Suppose that you have an emergency expense that costs $400. Based on your current financial situation, how would you pay for this expense? If you would use more than one method to cover this expense, please select all that apply.

The ability to offer two or more answers to this question drains a great deal of meaning from this survey’s results.

The answer chosen most (by 50 percent of respondents) is “With the money currently in my checking/savings account or with cash.” The answer chosen second-most (by 36 percent of respondents) is “Put it on my credit card and pay it off in full at the next statement.” But because respondents who chose the first answer could also have chosen the second answer, it’s not necessarily true that 86 percent of respondents answered that they could easily meet a $400 emergency expense. Maybe it’s as high as 86 percent; but we can’t be sure; it can be as low as 50 percent.

Again, though, I emphasize that while my more-optimistic conclusion isn’t necessarily valid, nor is the pessimistic conclusion drawn by a large number of journalists, such as Paul Brandus. This survey does not show that 40 percent of Americans cannot easily pay, out of their current income or savings, a $400 emergency expense.

The bottom line is that this survey, as far as I can tell, is not very helpful. It shows neither what it is widely interpreted to show (namely, that 40 percent of Americans can’t easily pay a $400 emergency expense) nor necessarily what I yesterday suggested that it shows (namely, that only 14 percent of Americans would have difficulty making such a payment).

◆ Data to examine:
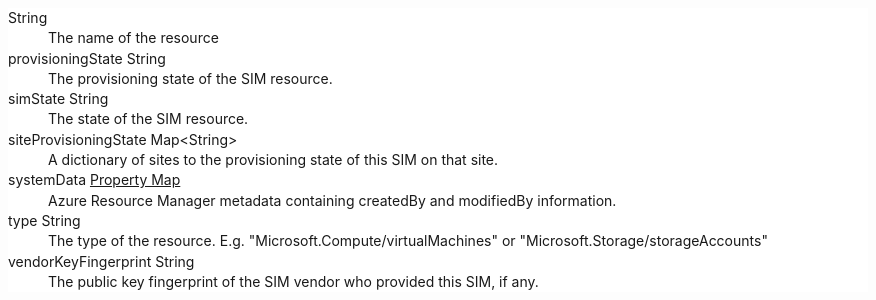 </span>
        <span class="property-indicator"></span>
        <span class="property-type">String</span>
    </dt>
    <dd>The name of the resource</dd><dt class="property-"
            title="">
        <span id="provisioningstate_yaml">
<a data-swiftype-name="resource-property" data-swiftype-type="text" href="#provisioningstate_yaml" style="color: inherit; text-decoration: inherit;">provisioning<wbr>State</a>
</span>
        <span class="property-indicator"></span>
        <span class="property-type">String</span>
    </dt>
    <dd>The provisioning state of the SIM resource.</dd><dt class="property-"
            title="">
        <span id="simstate_yaml">
<a data-swiftype-name="resource-property" data-swiftype-type="text" href="#simstate_yaml" style="color: inherit; text-decoration: inherit;">sim<wbr>State</a>
</span>
        <span class="property-indicator"></span>
        <span class="property-type">String</span>
    </dt>
    <dd>The state of the SIM resource.</dd><dt class="property-"
            title="">
        <span id="siteprovisioningstate_yaml">
<a data-swiftype-name="resource-property" data-swiftype-type="text" href="#siteprovisioningstate_yaml" style="color: inherit; text-decoration: inherit;">site<wbr>Provisioning<wbr>State</a>
</span>
        <span class="property-indicator"></span>
        <span class="property-type">Map&lt;String&gt;</span>
    </dt>
    <dd>A dictionary of sites to the provisioning state of this SIM on that site.</dd><dt class="property-"
            title="">
        <span id="systemdata_yaml">
<a data-swiftype-name="resource-property" data-swiftype-type="text" href="#systemdata_yaml" style="color: inherit; text-decoration: inherit;">system<wbr>Data</a>
</span>
        <span class="property-indicator"></span>
        <span class="property-type"><a href="#systemdataresponse">Property Map</a></span>
    </dt>
    <dd>Azure Resource Manager metadata containing createdBy and modifiedBy information.</dd><dt class="property-"
            title="">
        <span id="type_yaml">
<a data-swiftype-name="resource-property" data-swiftype-type="text" href="#type_yaml" style="color: inherit; text-decoration: inherit;">type</a>
</span>
        <span class="property-indicator"></span>
        <span class="property-type">String</span>
    </dt>
    <dd>The type of the resource. E.g. &quot;Microsoft.Compute/virtualMachines&quot; or &quot;Microsoft.Storage/storageAccounts&quot;</dd><dt class="property-"
            title="">
        <span id="vendorkeyfingerprint_yaml">
<a data-swiftype-name="resource-property" data-swiftype-type="text" href="#vendorkeyfingerprint_yaml" style="color: inherit; text-decoration: inherit;">vendor<wbr>Key<wbr>Fingerprint</a>
</span>
        <span class="property-indicator"></span>
        <span class="property-type">String</span>
    </dt>
    <dd>The public key fingerprint of the SIM vendor who provided this SIM, if any.</dd><dt class="property-"
            title="">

◆ Activities:
**1)** In the survey commentary, rewrite the passage between "Suppose that you" and "all that apply.", inclusive, replacing "emergency expense" with "unexpected bill".
**2)** According to the survey commentary, what share of respondents chose the answer about paying with money in a checking or savings account or with cash?
**3)** List every percentage figure mentioned in the survey commentary.

◆ Responses by task:
**1)**
Suppose that you have an unexpected bill that costs $400. Based on your current financial situation, how would you pay for this expense? If you would use more than one method to cover this expense, please select all that apply.

**2)** 50 percent

**3)** 50 percent, 36 percent, 86 percent, 40 percent, 14 percent